You guys already know that we like to keep all of our idle decorating objects in one cabinet that we lovingly refer to as the Decor Store for easy (and free) new arrangements whenever I get the urge:
So when I started jonesing for a new look for our dining room table, I looked no further than our trusty little collection of already-on-hand options. Here’s what the table looked like before the mini makeover (I did love having table-setting items right at arm’s reach, I just wanted something new…):
So I stashed the bowls and the silverware back in the kitchen and decided to keep the plant and the napkins for the green pops of color that they (literally) brought to the table. And I wasn’t quite ready to retire my favorite woven & glass cups so those stuck around too. But what else could I introduce to keep things interesting and maybe even a little romantic? One peek into the accessory cabinet- er, Decor Store- had us seeing red. Wine that is. A giant ziplock bag of collected wine corks (thanks to friends and neighbors who save theirs up for us- no we didn’t actually “earn” them all ourselves) caught my eye and a plan began to emerge. I love corks as vase filler, but did I have a larger vessel for the center of the table? Yessss, I quickly grabbed a cheap hurricane snagged a while back at Ikea and a pillar candle for the center. Here are my supplies all laid out before the super simple “assembly” process began:
But what’s that juice glass in front? Well, I introduced that after I tried putting the pillar candle and corks in the hurricane only to notice that it didn’t look as full or as dramatic as I’d hoped. See, by placing the glass upside-down under the pillar candle it became a stand of sorts and raised the candle up a few inches…
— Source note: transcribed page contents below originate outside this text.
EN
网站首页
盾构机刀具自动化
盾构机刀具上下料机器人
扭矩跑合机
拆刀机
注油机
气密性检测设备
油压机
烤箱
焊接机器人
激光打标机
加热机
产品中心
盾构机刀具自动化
… it also took up a good amount of volume in the center of the hurricane so the next time I began to add the cork “vase filler” it instantly looked a lot more full. Score.
Here our new centerpiece bursting with corky goodness. Isn’t it funny how some collected corks, a juice glass we had hanging around, a pillar candle and an old Ikea hurricane can come together like they were meant to be?
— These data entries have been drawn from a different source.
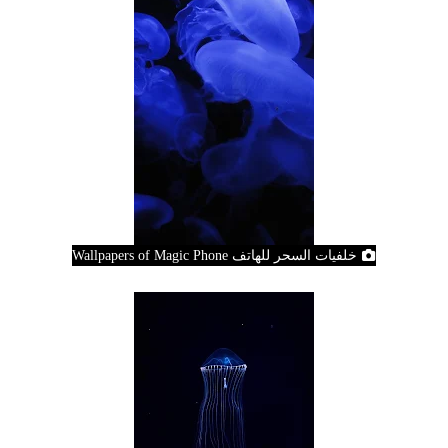
خلفيات السحر للهاتف Wallpapers of Magic Phone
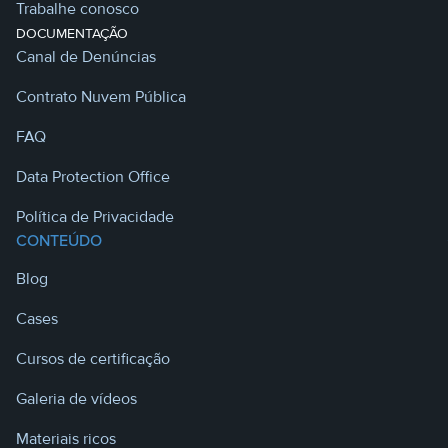
Trabalhe conosco
DOCUMENTAÇÃO
Canal de Denúncias
Contrato Nuvem Pública
FAQ
Data Protection Office
Política de Privacidade
CONTEÚDO
Blog
Cases
Cursos de certificação
Galeria de vídeos
Materiais ricos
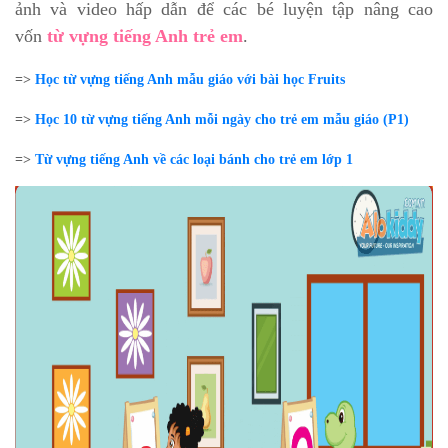
ảnh và video hấp dẫn để các bé luyện tập nâng cao
vốn
từ vựng tiếng Anh trẻ em
.
=>
Học từ vựng tiếng Anh mẫu giáo với bài học Fruits
=>
Học 10 từ vựng tiếng Anh mỗi ngày cho trẻ em mẫu giáo (P1)
=>
Từ vựng tiếng Anh về các loại bánh cho trẻ em lớp 1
I love how the woven basket-turned planter works with the woven cups and the corks for a natural and rugged texture that really complements the more polished looking ceramic candlesticks and the gleaming glass hurricane.
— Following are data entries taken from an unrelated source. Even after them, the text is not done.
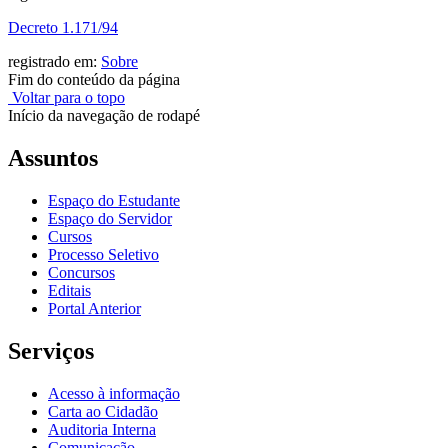
Decreto 1.171/94
registrado em:
Sobre
Fim do conteúdo da página
Voltar para o topo
Início da navegação de rodapé
Assuntos
Espaço do Estudante
Espaço do Servidor
Cursos
Processo Seletivo
Concursos
Editais
Portal Anterior
Serviços
Acesso à informação
Carta ao Cidadão
Auditoria Interna
Comunicação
And speaking of those candlesticks that we snatched up at Goodwill for $1 a few months ago, we actually have a little oldie-but-a-goody taper candle tip to share with anyone who is at their wits’ end with a wobbly candle (because the last thing that you want a flaming stick to be is precarious). It’s actually something that John’s mom taught me in passing, and it has since come to the rescue many many times (and possibly saved Casa Petersik from going up in a cloud of smoke). Just light the wick of your candle a bit and drip some hot wax into the base of the candlestick. Then place your candle base in the candlestick (taking care that you’re inserting it so it looks straight and even) and the hot wax will bond to the bottom of the candle to hold it in place like glue.
Ta-daaa. No more obsessive candle straightening necessary. And no more fears of your new cork centerpiece going up in a fiery blaze. Wax on, guys. Wax on. And you gotta love how candles and wine corks keep the dining table feeling inviting and even a little, dare we say it, romantic…
So that’s our latest little mini makeover around these parts. Any favorite candle tips of your own? Any unusual vase filler suggestions or centerpiece solutions? We wanna know what’s living it up on your dining table.
Update: One of our readers replicated our corks-&-candles-in-a-hurricane idea using skinny taper candles instead of a big fat pillar candle and did note that they burned down a lot faster and posed a potential fire hazard if they weren’t being watched (since corks are certainly a flammable material if the flame burns down to that level). We definitely recommend using a large slow-burning pillar candle set about eight inches above the corks and never leaving it unattended. Safety first!